Oxenfree caught my eye in a video a couple of months back. In that video the developers, Night School Studio, were talking about human interactions in the society and how the game emerged as a development geared towards the reactionary impulses rather than a linear progression. That was interesting since in the paradigm of a video game, different endings were rather fueled by actions and presented as consequences for those actions, and hardly as a result of what you had said. In case of Oxenfree, the experimentation went one step further: the choices did not directly influence the game’s ending. but like real conversations they only built up or ruined relationships between its characters. For most, this open-endedness is rather confusing and ill-devised, but for some it is fascinating play, a foray into territories where the definition of a consumable media is dictated by a cocktail of art and curiosity. But then not all cocktails are Bloody Marys.
A relatively small download and around five hours of playthrough later, Oxenfree is something I wanted to talk about. This is a game where the premise is much simpler than previous story-heavy games that I had played, but that doesn’t mean that this is a slouch. The story in Oxenfree is weird – the kind of weird that makes you continue playing it. The story is layered, and yet the yarns around it are not difficult to pull apart, primarily to make you concentrate on the dialogues that form a majority of your experience – the discussions between people who often reminisce about their past, wish about their future, and do all the other things in between in their present. The visual experience of it mixes the colors of ageing with the colors of growing up, with bright splashes in between. Those patches are reserved for contacts and communications of a special kind : the tearing in space-time continuum, the importance of choices and the desperation of rebirth.

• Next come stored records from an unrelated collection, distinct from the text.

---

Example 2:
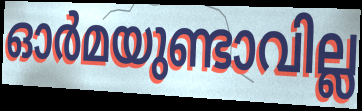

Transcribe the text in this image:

ഓർമയുണ്ടാവില്ല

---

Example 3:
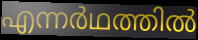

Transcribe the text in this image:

എന്നർഥത്തിൽ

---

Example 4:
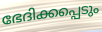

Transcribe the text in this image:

ഭേദിക്കപ്പെടും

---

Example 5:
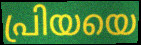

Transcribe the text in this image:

പ്രിയയെ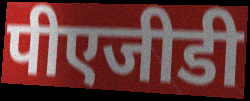
पीएजीडीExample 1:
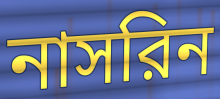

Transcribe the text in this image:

নাসরিন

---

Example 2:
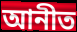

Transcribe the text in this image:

আনীত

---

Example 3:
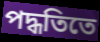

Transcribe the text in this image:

পদ্ধতিতে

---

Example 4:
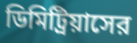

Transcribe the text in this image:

ডিমিট্রিয়াসের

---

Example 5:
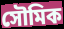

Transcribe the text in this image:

সৌমিক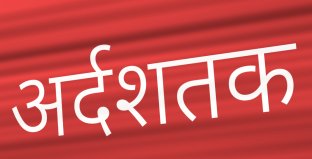
अर्दशतकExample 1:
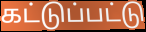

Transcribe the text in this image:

கட்டுப்பட்டு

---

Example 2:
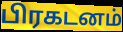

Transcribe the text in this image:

பிரகடனம்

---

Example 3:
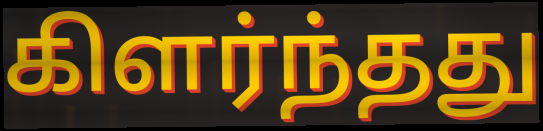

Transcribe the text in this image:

கிளர்ந்தது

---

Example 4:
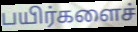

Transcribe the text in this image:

பயிர்களைச்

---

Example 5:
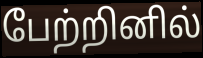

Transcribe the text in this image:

பேற்றினில்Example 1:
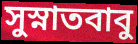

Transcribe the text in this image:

সুস্নাতবাবু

Voice-overs are to the point as well. Erin Yvette’s Alex is a delight, evoking poignancy in her most vulnerable moments as well as showing remarkable fortitude and strength when being cornered. She is in truest sense the focal point of this adventure, helped along with the sorry camaraderie of people who tag along. Another voice(voices?) in the wall is the radio – but unlike Grand Theft Auto’s jukebox extraordinaire, OxenFree’s static, broken down, discordant catalogue of channels are lost voices in the ether begging for their time. A movie dialogue plays again and again and again; Someone keeps on sending Morse codes; A woman who hides her secrets in thin air; A crescendo that never hits – you often pause and listen to these and think about your own past, of statelessness and existence, of echoes that never go away. OxenFree makes you listen.

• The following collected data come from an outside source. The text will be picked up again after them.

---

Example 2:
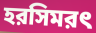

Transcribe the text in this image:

হরসিমরৎ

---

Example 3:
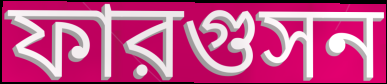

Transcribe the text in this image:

ফারগুসন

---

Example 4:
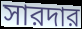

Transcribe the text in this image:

সারদার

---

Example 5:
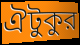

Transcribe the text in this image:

ঐটুকুরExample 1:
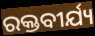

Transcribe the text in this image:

ରକ୍ତବୀର୍ଯ୍ୟ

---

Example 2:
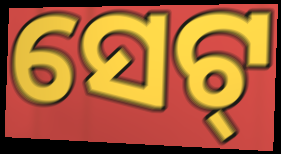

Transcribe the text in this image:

ସେଟ୍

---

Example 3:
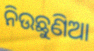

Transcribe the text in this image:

ନିଉଛୁଣିଆ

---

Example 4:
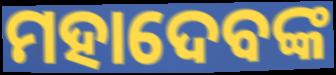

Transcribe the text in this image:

ମହାଦେବଙ୍କ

Even with such a script for success, OxenFree at times feels deliberately heavy on walking from point A to B. Some sections are devoid of dialogues or things to do – and revisiting locations only make it worse, hampering the advertised replayability of the game. Although I feel that OxenFree should have been episodic, akin to Telltale’s excellent ‘The Walking Dead’, this in no way feels like a Hors d’oeuvre. Night School Studio should be very proud of what they have achieved here – a near perfect rendition of human interaction and its outcomes, presented in layers of grief, wish, love, awkwardness and longing.

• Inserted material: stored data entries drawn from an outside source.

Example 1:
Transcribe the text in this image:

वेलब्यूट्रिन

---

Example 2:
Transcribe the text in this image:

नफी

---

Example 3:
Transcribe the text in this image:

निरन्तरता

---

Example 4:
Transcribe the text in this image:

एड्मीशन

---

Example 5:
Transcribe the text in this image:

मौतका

Is OxenFree a perfect video game? No, not at all. But it aspires to be much more than a video game. That in itself is an ambitious leap of faith from an indie developer. It fails, at times rather badly, but what they have created here will stay with me for a long time. If not, just the radio static and the odd piano at the very end of the spectrum; or the Groundhog Day loops; or the horror story it ends up telling through these characters.